--- start Provided data ---

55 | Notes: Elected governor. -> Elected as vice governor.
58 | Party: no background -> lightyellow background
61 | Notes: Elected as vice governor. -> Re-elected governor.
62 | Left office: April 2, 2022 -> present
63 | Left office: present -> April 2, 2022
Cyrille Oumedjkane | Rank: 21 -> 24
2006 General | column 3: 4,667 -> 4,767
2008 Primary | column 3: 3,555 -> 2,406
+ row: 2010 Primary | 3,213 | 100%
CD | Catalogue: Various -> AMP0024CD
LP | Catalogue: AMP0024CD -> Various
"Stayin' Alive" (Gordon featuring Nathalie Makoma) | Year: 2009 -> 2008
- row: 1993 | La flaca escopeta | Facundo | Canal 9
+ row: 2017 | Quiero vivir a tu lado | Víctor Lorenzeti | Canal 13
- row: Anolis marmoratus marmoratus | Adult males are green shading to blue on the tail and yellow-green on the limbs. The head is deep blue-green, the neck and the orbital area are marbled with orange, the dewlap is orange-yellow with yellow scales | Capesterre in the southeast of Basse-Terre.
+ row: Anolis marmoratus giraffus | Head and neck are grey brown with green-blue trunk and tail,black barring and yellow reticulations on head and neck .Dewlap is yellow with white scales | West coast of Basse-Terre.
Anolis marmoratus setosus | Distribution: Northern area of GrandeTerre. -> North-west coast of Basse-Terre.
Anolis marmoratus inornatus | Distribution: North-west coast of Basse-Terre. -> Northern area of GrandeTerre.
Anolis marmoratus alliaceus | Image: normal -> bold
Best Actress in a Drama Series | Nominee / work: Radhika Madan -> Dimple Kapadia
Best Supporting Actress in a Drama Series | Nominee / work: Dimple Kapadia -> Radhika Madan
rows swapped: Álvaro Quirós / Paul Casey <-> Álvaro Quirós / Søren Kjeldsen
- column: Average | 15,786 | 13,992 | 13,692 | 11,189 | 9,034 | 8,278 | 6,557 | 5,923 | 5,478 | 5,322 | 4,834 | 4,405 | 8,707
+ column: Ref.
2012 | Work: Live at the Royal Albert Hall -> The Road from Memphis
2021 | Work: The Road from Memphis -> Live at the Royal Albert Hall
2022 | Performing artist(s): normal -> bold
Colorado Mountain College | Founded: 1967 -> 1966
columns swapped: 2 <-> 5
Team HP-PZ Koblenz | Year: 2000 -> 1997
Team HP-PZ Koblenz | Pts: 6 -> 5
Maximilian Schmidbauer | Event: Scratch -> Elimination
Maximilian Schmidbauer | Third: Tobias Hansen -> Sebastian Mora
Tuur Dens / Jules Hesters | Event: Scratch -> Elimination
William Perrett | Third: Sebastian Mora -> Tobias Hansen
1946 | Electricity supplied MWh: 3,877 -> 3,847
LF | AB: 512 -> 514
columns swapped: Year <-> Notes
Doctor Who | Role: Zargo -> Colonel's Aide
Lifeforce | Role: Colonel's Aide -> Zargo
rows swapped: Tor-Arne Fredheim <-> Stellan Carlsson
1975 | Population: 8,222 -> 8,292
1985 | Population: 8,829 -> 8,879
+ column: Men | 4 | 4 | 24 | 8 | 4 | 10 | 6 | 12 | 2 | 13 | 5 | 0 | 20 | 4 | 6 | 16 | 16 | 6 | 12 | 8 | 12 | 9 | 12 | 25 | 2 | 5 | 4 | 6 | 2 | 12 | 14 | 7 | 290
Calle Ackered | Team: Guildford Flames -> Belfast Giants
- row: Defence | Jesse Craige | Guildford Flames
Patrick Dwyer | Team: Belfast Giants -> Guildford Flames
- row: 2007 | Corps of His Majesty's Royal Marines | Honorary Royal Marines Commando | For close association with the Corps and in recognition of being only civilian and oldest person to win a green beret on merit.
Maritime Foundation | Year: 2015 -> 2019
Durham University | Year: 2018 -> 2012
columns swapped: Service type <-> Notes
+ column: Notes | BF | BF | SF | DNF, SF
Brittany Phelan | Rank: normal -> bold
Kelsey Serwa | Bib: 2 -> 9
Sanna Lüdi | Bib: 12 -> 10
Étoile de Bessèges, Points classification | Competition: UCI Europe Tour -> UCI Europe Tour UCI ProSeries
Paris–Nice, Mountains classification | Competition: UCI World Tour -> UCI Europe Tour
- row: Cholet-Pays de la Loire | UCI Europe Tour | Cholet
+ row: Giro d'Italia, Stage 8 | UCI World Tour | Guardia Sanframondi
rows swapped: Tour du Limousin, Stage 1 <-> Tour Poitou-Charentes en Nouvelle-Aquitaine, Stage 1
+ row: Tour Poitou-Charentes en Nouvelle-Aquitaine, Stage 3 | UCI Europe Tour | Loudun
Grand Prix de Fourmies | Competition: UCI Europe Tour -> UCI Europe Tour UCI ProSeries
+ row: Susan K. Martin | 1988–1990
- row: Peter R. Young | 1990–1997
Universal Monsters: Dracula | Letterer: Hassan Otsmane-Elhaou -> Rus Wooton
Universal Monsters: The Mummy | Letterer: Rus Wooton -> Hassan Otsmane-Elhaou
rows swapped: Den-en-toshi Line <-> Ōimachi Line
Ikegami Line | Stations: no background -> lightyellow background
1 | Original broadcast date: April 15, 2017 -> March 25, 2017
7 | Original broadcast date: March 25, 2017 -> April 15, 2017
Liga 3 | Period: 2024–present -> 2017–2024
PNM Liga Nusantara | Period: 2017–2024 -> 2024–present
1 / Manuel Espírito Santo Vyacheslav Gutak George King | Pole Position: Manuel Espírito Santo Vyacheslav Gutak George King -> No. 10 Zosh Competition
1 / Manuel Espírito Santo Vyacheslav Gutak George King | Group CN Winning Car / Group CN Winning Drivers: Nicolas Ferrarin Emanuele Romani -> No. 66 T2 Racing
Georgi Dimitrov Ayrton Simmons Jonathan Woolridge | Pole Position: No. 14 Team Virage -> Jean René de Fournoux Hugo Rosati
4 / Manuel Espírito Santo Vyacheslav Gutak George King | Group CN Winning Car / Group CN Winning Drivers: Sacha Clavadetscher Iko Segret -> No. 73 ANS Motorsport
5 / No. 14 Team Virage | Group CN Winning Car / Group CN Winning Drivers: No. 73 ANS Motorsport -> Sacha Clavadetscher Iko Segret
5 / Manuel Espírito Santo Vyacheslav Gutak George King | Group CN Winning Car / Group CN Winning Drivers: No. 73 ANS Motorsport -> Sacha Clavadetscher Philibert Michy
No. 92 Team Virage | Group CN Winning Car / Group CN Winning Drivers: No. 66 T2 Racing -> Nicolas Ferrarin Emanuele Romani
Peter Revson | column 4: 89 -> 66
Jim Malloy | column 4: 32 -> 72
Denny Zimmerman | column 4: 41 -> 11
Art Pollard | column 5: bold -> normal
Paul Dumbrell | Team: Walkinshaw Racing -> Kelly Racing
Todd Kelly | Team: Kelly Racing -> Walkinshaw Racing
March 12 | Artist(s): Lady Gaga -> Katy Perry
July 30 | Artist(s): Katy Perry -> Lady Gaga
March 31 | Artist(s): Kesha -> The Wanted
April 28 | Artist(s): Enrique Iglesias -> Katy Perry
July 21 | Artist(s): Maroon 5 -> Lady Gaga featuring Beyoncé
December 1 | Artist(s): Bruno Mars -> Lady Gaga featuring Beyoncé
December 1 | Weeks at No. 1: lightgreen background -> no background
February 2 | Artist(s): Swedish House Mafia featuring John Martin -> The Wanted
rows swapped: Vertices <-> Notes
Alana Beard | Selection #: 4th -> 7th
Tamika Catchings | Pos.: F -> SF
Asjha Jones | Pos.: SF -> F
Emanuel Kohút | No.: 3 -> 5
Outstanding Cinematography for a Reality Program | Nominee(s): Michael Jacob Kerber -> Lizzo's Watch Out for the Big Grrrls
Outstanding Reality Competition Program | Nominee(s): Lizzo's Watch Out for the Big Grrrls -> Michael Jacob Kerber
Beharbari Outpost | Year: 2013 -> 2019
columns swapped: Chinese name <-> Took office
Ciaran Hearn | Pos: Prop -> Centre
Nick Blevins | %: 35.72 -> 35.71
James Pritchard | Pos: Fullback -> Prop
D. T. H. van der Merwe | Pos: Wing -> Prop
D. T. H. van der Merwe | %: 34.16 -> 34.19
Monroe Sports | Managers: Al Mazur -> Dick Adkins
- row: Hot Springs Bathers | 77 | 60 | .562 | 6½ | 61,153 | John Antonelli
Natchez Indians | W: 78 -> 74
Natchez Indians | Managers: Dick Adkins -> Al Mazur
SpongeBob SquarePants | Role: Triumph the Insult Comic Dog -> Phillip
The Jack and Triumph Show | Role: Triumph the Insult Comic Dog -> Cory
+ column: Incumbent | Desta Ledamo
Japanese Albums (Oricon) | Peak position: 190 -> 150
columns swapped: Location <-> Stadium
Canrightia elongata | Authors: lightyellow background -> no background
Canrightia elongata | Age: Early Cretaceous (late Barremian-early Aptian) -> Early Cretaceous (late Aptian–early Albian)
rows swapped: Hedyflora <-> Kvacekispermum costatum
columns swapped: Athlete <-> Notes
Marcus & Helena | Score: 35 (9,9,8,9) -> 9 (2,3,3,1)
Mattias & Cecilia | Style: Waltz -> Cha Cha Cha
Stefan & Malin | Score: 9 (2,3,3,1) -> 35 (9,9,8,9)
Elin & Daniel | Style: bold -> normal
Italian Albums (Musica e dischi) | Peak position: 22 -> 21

--- end Provided data ---

Copy out the data from its first line through the line containing "2006 General | column 3: 4,667 -> 4,767", including both of those lines.

▶ [Solved exercise]
55 | Notes: Elected governor. -> Elected as vice governor.
58 | Party: no background -> lightyellow background
61 | Notes: Elected as vice governor. -> Re-elected governor.
62 | Left office: April 2, 2022 -> present
63 | Left office: present -> April 2, 2022
Cyrille Oumedjkane | Rank: 21 -> 24
2006 General | column 3: 4,667 -> 4,767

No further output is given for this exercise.